**掲載本文**:
また、VSCodeの場合、以下の拡張機能を使うとMapfileのテキストが見やすくなります
MAP
NAME "TestMapServer"
UNITS DD
EXTENT -180 -90 180 90
PROJECTION
"init=EPSG:4326"
END
WEB
METADATA
"wms_title" "Test WMS Server"
"wms_onlineresource" "http://localhost:8080/cgi-bin?/mapserv?map=/map/m1.map"
"wms_srs" "EPSG:3857 EPSG:4326"
"wms_enable_request" "*"
END
END
OUTPUTFORMAT
NAME "png"
DRIVER AGG/PNG
MIMETYPE "image/png"
IMAGEMODE RGBA
EXTENSION "png"
TRANSPARENT ON
END
# シンボルの形状の定義
SYMBOL
NAME "circle"
TYPE ELLIPSE
POINTS 1 1 END
FILLED TRUE
END
# Point Layer
LAYER
NAME "ne_10m_airports"
TYPE POINT
STATUS ON
DATA "data/ne_10m_airports/ne_10m_airports.shp"
METADATA
"wms_title" "ne_10m_airports"
END
CLASS
NAME "ne_10m_airports"
STYLE
COLOR 255 0 0
SYMBOL "circle" # シンボルの形状を指定(デフォルト設定が必要)
SIZE 12
END
END
END
# LineLayer
LAYER
NAME "ne_10m_roads"
TYPE LINE
STATUS ON
DATA "data/ne_10m_roads/ne_10m_roads.shp"
METADATA
"wms_title" "ne_10m_roads"
END
CLASS
NAME "ne_10m_roads"
STYLE
OUTLINECOLOR 0 255 0
WIDTH 2
END
END
END
# Polygon Layer
LAYER
NAME "ne_10m_admin_0_countries"
TYPE POLYGON
STATUS ON
DATA "data/ne_10m_admin_0_countries/ne_10m_admin_0_countries.shp"
METADATA
"wms_title" "ne_10m_admin_0_countries"
END
CLASS
NAME "ne_10m_admin_0_countries"
STYLE
COLOR 255 175 0
OUTLINECOLOR 0 0 0
END
END
END
# GeoTIFF Layer
LAYER
NAME "OB_LR"
TYPE RASTER
STATUS ON
DATA "data/OB_LR/OB_LR.tif" # GeoTIFFファイルのパス
METADATA
"wms_title" "OB_LR"
END
PROJECTION
"init=EPSG:4326" # GeoTIFFが使用する座標系を指定
END
CLASS
NAME "OB_LR"
END
END
END
Mapfileを書いたところでドッカーを起動します。
docker compose up -d
起動後、以下のURLにブラウザでリクエストしてみます。
http://localhost:8080/cgi-bin?/mapserv?map=/map/sample.map&SERVICE=WMS&VERSION=1.3.0&REQUEST=GetCapabilities
するとMapServerがWMS(Web Map Service)のGetCapabilitiesリクエストを処理し、サービスの詳細情報を返します。この情報には、提供される地図データのレイヤー構成やサポートされる投影法、リクエスト可能な形式などが含まれます。

**提供リスト**:
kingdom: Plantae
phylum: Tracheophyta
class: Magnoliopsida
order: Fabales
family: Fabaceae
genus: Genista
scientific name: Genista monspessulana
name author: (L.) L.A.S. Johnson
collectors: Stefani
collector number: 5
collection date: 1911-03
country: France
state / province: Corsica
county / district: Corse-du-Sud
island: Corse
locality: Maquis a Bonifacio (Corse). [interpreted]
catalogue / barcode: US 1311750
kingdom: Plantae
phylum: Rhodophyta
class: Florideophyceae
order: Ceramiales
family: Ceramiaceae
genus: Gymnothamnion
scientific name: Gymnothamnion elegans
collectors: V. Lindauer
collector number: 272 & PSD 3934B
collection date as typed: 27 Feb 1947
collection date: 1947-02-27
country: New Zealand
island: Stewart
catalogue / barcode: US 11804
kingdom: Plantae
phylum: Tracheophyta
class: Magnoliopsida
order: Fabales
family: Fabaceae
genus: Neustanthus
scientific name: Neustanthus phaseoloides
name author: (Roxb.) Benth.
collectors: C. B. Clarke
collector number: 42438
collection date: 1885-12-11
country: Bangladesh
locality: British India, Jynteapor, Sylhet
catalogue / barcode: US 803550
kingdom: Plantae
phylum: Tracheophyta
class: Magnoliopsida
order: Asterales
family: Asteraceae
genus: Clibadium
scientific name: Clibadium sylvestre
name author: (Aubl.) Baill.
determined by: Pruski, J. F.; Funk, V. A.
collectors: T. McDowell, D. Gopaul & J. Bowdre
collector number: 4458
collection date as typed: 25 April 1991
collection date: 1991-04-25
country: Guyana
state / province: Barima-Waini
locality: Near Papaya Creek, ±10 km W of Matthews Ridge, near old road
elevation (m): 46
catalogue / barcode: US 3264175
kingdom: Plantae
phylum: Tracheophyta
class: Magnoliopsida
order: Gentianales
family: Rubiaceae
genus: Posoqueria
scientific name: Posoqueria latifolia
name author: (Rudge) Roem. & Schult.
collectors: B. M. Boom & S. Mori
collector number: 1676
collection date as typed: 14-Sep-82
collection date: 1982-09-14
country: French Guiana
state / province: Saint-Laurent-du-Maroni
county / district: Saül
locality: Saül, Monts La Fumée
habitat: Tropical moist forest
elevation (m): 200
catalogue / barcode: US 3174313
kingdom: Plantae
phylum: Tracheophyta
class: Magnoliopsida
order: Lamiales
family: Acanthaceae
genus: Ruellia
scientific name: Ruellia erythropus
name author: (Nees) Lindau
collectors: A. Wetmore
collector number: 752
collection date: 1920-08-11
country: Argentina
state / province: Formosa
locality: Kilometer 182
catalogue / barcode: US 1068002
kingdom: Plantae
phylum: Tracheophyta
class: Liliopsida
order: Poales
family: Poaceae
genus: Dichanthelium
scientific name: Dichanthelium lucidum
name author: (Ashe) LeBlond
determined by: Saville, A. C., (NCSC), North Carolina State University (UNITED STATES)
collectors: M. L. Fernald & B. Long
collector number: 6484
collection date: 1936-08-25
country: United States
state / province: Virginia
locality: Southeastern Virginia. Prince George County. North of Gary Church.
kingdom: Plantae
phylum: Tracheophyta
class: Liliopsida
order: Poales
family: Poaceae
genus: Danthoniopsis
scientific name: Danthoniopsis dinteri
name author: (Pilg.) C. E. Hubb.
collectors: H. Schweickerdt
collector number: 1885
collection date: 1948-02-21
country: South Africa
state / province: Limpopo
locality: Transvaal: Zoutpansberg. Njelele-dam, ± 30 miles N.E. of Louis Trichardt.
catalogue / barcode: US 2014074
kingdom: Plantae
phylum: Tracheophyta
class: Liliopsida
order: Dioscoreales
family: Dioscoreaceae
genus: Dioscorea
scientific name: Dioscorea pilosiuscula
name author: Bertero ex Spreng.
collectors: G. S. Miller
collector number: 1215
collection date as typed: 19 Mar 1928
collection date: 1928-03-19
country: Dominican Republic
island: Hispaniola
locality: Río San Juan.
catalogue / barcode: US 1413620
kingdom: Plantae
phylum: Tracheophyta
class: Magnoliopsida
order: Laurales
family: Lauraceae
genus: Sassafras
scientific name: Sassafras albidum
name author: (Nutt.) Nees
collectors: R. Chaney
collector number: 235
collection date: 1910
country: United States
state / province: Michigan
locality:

**やること**: MapServerのMapfileとWMSについての本文を、最後の文の後から続けて書くこと。

**作業結果**:
返されるXML形式のレスポンスは、クライアントソフトウェアによって解釈され、地図データの利用が可能になります。
クライアントで描画してみる
QGIS
ブラウザパネルの「WMS/WMTS」の項目を右クリックして「新規接続」を選択します。
名称は任意の文字列を入れ、URLに以下のリクエストURLを記入して「OK」を選択します
http://localhost:8080/cgi-bin?/mapserv?map=/map/sample.map
ブラウザパネルの「WMS/WMTS」のトグルを展開すると先ほど登録したものが表示されるので、さらにトグルを展開すると、Mapfileに記入したレイヤー群が表示されるので、ダブルクリックすることでレイヤーパネルに追加できます。
地図に描画された様子です。
MapLibre GL JS
公式のこちらのexamplesを参考にして描画してみます。
&LAYERS=
の部分にMapfileで定義したレイヤー名をカンマ区切りで指定することとで、タイル画像として描画されます。ちなみに、後に書いたレイヤーの方が上に重なるようになっています。
import maplibregl from 'maplibre-gl';
import 'maplibre-gl/dist/maplibre-gl.css';
// 地図の表示
const map = new maplibregl.Map({
container: 'map',
style: {
version: 8,
glyphs: 'https://demotiles.maplibre.org/font/{fontstack}/{range}.pbf',
sources: {
'wms-source': {
type: 'raster',
tiles: [
'http://localhost:8080/cgi-bin?/mapserv?map=/map/sample.map&SERVICE=WMS&VERSION=1.3.0&REQUEST=GetMap&LAYERS=OB_LR,ne_10m_admin_0_countries,ne_10m_roads,ne_10m_airports&STYLES=&CRS=EPSG:3857&BBOX={bbox-epsg-3857}&WIDTH=256&HEIGHT=256&FORMAT=image/png',
],
tileSize: 256,
},
},
layers: [
{
id: 'wms-layer',
type: 'raster',
source: 'wms-source',
paint: {
'raster-opacity': 1.0,
},
},
],
},
center: [135.41533470153811, 34.736675273476976],
zoom: 4,
});
// NavigationControl
map.addControl(new maplibregl.NavigationControl(), 'top-right');
MapLibreで描画した様子です。
Chromeのコンソール画面でタイルリクエストを確認すると、複数のレイヤーが一枚のタイル画像として返してくれてるのが確認できます。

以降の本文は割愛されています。